Grip strength linked to improved diabetes outcomes

Jack Woodfield
Tue, 10 Oct 2017
Grip strength linked to improved diabetes outcomes
People with diabetes who have strong grips are more likely to live longer, according to research.

Increased grip strength was also shown to lower the risk of cardiovascular disease compared to those with diabetes who have a weaker grip.

The study team from the University of Glasgow's Institute of Cardiovascular and Medical Sciences advocate that their findings could be used to help indicate a subgroup of people with diabetes and low grip strength who may have a greater risk of cardiovascular disease.

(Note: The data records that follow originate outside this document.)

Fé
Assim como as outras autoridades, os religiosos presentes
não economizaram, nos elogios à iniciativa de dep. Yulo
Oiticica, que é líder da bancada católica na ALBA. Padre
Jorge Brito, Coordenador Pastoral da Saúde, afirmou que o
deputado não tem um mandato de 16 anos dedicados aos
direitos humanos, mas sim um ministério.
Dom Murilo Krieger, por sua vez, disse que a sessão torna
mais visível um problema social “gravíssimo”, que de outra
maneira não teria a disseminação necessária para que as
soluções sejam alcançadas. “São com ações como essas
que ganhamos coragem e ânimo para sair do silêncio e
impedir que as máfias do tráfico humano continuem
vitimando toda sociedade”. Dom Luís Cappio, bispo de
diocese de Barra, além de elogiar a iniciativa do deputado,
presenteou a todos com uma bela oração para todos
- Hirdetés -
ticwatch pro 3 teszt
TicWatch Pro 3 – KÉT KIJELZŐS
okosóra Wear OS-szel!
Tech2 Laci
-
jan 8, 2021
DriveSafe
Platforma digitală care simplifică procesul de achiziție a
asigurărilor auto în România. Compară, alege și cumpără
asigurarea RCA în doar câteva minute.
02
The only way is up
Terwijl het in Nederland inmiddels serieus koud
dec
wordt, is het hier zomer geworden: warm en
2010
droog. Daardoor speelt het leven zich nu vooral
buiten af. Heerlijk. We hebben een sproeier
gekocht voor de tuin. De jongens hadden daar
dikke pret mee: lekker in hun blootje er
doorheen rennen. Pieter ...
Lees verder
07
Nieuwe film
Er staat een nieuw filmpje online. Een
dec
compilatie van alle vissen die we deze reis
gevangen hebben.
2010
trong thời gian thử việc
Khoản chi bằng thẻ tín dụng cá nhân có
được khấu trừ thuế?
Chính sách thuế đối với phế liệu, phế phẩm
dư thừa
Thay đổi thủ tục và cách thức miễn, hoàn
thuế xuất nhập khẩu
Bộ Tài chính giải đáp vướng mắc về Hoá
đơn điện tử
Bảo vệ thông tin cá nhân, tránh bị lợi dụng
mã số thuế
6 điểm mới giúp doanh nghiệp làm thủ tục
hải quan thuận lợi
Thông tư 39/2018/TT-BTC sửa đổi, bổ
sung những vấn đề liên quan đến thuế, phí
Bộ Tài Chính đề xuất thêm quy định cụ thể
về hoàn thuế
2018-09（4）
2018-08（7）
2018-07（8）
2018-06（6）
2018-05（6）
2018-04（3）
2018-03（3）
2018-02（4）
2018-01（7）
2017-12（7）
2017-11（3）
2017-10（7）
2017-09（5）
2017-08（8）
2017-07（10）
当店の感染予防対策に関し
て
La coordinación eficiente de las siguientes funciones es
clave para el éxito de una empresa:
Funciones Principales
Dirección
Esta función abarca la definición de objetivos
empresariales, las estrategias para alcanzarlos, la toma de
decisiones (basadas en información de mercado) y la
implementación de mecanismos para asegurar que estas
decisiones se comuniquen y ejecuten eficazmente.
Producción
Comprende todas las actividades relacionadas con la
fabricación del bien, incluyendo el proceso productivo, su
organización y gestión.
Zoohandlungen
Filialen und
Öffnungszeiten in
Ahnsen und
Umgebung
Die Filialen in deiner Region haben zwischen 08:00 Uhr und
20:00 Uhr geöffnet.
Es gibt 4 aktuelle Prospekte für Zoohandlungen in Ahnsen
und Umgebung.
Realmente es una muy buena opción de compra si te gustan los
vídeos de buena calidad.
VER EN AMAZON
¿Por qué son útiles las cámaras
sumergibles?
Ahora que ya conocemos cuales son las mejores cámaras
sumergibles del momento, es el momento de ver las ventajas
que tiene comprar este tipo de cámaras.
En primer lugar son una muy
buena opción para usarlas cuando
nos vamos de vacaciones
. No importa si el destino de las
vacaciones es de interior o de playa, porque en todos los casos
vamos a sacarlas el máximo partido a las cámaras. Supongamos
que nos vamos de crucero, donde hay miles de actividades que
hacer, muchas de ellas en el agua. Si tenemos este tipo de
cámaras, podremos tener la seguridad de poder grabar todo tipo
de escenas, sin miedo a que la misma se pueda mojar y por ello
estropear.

The researchers examined records from a large health database called the UK Biobank, comparing a total of 347,130 adults to explore relationships between grip strength and diabetes and the subsequent health consequences.

After an average follow-up period of just under five years, 4,301 people went on to develop cardiovascular disease and 6,209 died.

The researchers found that people with diabetes (the majority in the study had type 2 diabetes) and who had stronger grips had less risk of all-cause mortality, lower risk of death from cardiovascular disease mortality and lower risk of developing cardiovascular disease. These associations were similar in both genders and across age groups.

Speaking to Endocrine Today, researcher Dr Stuart Gray said: "Accumulating evidence suggests that grip strength can help in prediction of future CVD [cardiovascular disease], and it may be worth considering measuring this in patients. Secondly, it may be prudent, when recommending people to participate in physical activity, to remember to emphasize the importance of maintaining muscle strength."

This type of study cannot show causality between grip strength and these health markers but the researchers insist that maintenance of muscle strength is important for people with diabetes.

The findings were published in the journal Diabetes Care.